A inamovibilidade não permite sequer a remoção de um juiz para
outra vara, mesmo que localizada no mesmo foro, salvo para atender ao
interesse público. Sendo assim, um juiz de São Paulo, por exemplo, não
pode ser removido de sua vara (1ª) para atuar em outra (3ª). Por fim, a
inamovibilidade impede, inclusive, que determinados processos sejam
retirados de um juiz e encaminhados a outro, salvo se houver determinação
legal nesse sentido (ex.: impedimento, suspeição, incompetência).
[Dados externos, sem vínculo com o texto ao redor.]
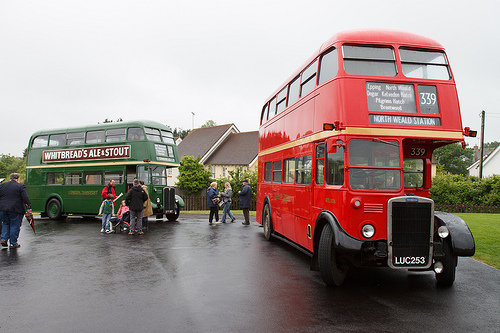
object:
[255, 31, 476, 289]
bus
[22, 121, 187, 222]
bus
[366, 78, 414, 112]
sign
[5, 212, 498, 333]
pavement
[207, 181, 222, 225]
woman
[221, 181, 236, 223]
woman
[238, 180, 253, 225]
man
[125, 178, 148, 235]
man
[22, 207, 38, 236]
umbrella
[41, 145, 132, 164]
sign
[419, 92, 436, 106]
339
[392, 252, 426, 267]
license plate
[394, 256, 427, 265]
luc253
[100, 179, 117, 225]
man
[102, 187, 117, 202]
jacket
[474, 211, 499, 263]
lawn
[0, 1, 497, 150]
sky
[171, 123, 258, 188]
house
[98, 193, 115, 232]
child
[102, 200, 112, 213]
vest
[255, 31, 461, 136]
upper deck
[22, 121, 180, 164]
upper deck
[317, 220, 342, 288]
wheel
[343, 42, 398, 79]
window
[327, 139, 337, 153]
mirror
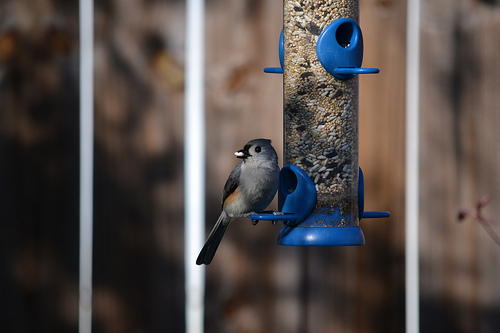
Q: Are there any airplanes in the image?
A: No, there are no airplanes.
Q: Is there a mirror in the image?
A: No, there are no mirrors.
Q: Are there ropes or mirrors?
A: No, there are no mirrors or ropes.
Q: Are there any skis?
A: No, there are no skis.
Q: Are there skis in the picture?
A: No, there are no skis.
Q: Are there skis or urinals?
A: No, there are no skis or urinals.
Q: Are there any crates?
A: No, there are no crates.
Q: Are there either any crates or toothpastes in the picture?
A: No, there are no crates or toothpastes.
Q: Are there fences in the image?
A: Yes, there is a fence.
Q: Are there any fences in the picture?
A: Yes, there is a fence.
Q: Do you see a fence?
A: Yes, there is a fence.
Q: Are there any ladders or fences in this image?
A: Yes, there is a fence.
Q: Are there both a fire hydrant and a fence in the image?
A: No, there is a fence but no fire hydrants.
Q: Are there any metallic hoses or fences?
A: Yes, there is a metal fence.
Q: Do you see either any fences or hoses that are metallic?
A: Yes, the fence is metallic.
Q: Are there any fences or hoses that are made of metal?
A: Yes, the fence is made of metal.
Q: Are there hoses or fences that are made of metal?
A: Yes, the fence is made of metal.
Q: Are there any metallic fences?
A: Yes, there is a metal fence.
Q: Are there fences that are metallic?
A: Yes, there is a fence that is metallic.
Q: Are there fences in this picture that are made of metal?
A: Yes, there is a fence that is made of metal.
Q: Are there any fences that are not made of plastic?
A: Yes, there is a fence that is made of metal.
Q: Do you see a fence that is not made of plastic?
A: Yes, there is a fence that is made of metal.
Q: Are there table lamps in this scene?
A: No, there are no table lamps.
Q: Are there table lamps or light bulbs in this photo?
A: No, there are no table lamps or light bulbs.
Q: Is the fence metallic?
A: Yes, the fence is metallic.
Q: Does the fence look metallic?
A: Yes, the fence is metallic.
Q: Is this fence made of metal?
A: Yes, the fence is made of metal.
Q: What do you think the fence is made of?
A: The fence is made of metal.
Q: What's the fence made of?
A: The fence is made of metal.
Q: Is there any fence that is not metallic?
A: No, there is a fence but it is metallic.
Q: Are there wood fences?
A: No, there is a fence but it is made of metal.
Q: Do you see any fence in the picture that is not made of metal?
A: No, there is a fence but it is made of metal.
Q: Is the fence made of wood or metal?
A: The fence is made of metal.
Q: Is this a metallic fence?
A: Yes, this is a metallic fence.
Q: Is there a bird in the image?
A: Yes, there is a bird.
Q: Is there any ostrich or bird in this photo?
A: Yes, there is a bird.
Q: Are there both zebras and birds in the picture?
A: No, there is a bird but no zebras.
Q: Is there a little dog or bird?
A: Yes, there is a little bird.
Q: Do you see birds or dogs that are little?
A: Yes, the bird is little.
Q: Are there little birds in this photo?
A: Yes, there is a little bird.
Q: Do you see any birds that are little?
A: Yes, there is a bird that is little.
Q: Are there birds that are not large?
A: Yes, there is a little bird.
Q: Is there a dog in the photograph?
A: No, there are no dogs.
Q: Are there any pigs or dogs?
A: No, there are no dogs or pigs.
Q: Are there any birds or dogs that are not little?
A: No, there is a bird but it is little.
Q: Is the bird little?
A: Yes, the bird is little.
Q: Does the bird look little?
A: Yes, the bird is little.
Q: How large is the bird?
A: The bird is little.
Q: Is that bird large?
A: No, the bird is little.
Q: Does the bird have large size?
A: No, the bird is little.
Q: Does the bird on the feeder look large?
A: No, the bird is little.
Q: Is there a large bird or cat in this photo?
A: No, there is a bird but it is little.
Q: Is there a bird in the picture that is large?
A: No, there is a bird but it is little.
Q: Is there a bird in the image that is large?
A: No, there is a bird but it is little.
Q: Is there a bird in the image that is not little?
A: No, there is a bird but it is little.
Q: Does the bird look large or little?
A: The bird is little.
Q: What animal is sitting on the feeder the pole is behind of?
A: The bird is sitting on the feeder.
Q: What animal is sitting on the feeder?
A: The bird is sitting on the feeder.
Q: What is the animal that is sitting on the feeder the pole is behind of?
A: The animal is a bird.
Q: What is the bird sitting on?
A: The bird is sitting on the feeder.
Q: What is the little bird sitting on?
A: The bird is sitting on the feeder.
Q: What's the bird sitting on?
A: The bird is sitting on the feeder.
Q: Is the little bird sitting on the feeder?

Não obstante a existência da garantia da inamovibilidade, o art. 93,
VIII, da Constituição Federal permite que o magistrado seja removido,
independentemente de sua concordância, se houver interesse público,
baseado em decisão por voto favorável da maioria absoluta dos integrantes
do tribunal a que estiver vinculado o juiz ou do Conselho Nacional de
Justiça.
c) irredutibilidade de subsídios
A irredutibilidade de subsídios tem como finalidade impedir que
ocorram descontos no valor recebido pelo magistrado, prejudicando sua
imparcialidade, ao atingir seu subsídio (denominação atribuída aos valores
por ele percebidos em decorrência do exercício da função), que garante sua
independência financeira.
A palavra subsídio é utilizada no texto constitucional para representar o valor recebido por
determinados servidores públicos (juízes, promotores etc.) e pelos agentes políticos
(prefeitos, vereadores, deputados etc.). A Constituição Federal prevê que deve
corresponder a uma parcela única para evitar que sejam acrescidas diferentes vantagens
patrimoniais aos rendimentos mensais daqueles que o recebam, o que se costuma chamar
de penduricalhos, levando a ganhos abusivos.
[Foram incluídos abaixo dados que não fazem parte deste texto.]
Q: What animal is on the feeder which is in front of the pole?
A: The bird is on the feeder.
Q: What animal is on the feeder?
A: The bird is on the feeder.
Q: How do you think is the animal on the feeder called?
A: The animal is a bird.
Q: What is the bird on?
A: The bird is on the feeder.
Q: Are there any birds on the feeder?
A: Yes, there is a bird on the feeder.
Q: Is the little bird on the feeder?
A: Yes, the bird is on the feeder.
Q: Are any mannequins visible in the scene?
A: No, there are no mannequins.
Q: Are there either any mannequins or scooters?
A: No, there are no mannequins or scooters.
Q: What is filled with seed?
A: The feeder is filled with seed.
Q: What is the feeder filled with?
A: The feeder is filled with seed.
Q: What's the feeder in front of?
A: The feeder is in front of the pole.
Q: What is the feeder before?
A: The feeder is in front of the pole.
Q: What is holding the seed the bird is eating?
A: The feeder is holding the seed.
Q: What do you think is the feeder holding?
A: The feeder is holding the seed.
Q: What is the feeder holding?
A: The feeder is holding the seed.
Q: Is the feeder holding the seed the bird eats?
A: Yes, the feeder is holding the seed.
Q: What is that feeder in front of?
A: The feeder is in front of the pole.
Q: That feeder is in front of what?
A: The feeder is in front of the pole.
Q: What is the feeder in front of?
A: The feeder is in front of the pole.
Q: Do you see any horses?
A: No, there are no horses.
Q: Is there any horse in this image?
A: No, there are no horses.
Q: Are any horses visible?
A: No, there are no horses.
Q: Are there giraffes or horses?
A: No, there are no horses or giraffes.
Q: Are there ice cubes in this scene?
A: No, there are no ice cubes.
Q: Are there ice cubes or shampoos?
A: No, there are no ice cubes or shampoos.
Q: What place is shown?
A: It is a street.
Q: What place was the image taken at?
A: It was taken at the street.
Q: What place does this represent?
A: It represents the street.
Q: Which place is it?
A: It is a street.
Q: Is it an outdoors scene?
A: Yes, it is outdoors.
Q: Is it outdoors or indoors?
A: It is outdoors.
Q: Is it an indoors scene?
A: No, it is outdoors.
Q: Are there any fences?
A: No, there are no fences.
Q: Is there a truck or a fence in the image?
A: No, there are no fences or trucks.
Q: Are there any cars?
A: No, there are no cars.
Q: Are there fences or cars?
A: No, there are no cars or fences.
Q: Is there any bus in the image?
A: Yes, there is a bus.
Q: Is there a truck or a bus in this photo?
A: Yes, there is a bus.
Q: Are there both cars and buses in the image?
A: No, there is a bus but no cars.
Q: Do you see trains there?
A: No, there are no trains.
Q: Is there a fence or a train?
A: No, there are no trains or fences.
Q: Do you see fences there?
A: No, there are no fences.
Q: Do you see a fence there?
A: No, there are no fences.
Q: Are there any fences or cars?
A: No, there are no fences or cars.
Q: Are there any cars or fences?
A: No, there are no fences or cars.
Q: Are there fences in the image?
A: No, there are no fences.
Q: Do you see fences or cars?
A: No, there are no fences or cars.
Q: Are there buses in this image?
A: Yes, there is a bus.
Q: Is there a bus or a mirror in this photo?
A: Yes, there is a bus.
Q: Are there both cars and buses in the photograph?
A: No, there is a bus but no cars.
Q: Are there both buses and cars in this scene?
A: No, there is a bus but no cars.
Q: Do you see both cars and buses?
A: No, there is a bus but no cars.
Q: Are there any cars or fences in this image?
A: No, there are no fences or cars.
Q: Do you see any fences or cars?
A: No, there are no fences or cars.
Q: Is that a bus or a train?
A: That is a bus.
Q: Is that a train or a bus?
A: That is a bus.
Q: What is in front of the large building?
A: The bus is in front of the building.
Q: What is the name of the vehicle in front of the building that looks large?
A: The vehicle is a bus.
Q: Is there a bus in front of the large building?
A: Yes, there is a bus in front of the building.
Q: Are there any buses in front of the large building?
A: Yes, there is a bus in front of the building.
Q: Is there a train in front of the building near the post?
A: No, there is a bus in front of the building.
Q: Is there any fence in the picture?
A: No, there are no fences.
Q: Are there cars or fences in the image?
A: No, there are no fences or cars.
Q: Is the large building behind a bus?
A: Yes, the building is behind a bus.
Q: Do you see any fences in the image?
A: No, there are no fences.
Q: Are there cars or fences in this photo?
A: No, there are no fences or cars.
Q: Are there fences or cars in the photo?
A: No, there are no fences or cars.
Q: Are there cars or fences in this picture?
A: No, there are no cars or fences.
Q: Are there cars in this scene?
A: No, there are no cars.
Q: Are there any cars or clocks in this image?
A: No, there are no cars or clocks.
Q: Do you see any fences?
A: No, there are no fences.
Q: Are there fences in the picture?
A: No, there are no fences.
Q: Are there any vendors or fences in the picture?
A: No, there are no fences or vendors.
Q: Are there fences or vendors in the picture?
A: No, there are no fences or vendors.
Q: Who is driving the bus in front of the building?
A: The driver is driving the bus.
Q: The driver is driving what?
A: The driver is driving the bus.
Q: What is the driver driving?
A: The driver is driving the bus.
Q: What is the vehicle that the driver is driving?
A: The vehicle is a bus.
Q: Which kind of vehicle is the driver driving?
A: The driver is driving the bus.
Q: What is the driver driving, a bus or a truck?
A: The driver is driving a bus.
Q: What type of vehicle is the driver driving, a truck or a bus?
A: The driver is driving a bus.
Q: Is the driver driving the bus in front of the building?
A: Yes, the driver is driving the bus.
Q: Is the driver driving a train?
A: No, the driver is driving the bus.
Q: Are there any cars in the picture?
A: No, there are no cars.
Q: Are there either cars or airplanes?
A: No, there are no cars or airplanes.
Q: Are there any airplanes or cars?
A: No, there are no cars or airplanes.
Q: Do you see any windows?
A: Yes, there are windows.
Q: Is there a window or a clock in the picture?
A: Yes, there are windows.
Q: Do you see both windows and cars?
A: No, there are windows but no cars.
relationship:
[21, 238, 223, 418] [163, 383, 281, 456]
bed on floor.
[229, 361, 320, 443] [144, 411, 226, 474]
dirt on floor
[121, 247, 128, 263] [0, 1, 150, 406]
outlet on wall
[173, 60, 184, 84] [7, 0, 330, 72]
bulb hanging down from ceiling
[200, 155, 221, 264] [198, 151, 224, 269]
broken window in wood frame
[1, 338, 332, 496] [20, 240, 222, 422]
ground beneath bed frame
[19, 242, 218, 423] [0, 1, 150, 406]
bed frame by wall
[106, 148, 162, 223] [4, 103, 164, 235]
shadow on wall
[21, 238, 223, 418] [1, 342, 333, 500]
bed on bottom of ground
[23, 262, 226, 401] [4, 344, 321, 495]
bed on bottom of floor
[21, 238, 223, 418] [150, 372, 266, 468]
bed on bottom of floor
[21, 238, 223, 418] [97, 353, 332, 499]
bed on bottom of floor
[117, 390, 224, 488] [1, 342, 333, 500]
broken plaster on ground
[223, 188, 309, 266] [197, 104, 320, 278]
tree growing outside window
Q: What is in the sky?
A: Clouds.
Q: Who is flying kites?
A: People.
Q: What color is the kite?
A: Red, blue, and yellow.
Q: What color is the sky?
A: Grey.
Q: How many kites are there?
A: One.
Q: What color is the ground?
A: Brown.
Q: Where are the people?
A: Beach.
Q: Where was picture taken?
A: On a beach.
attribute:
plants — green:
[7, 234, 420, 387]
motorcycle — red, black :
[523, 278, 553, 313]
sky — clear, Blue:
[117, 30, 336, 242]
Todavia, não há impedimento para a incidência dos tributos
genéricos, que são os que incidem, a princípio, sobre todas as pessoas,
como é o caso do imposto sobre a renda.
Impedimentos e imparcialidade
Conforme o parágrafo único do art. 95 da Constituição Federal, é
vedado aos juízes: I - exercer, ainda que em disponibilidade, outro cargo ou
função, salvo uma de magistério; II - receber, a qualquer título ou pretexto,
custas ou participação em processo; III - dedicar-se à atividade político-
partidária; IV – receber, a qualquer título ou pretexto, auxílios ou
contribuições de pessoas físicas, entidades públicas ou privadas, ressalvadas
as exceções previstas em lei; V – exercer a advocacia no juízo ou tribunal
do qual se afastou, antes de decorridos três anos do afastamento do cargo
por aposentadoria ou exoneração.
Os impedimentos impostos aos juízes são aplicados com a finalidade
de assegurar a sua independência e imparcialidade, servindo, desse modo,
como importante garantia para os litigantes e para a própria sociedade.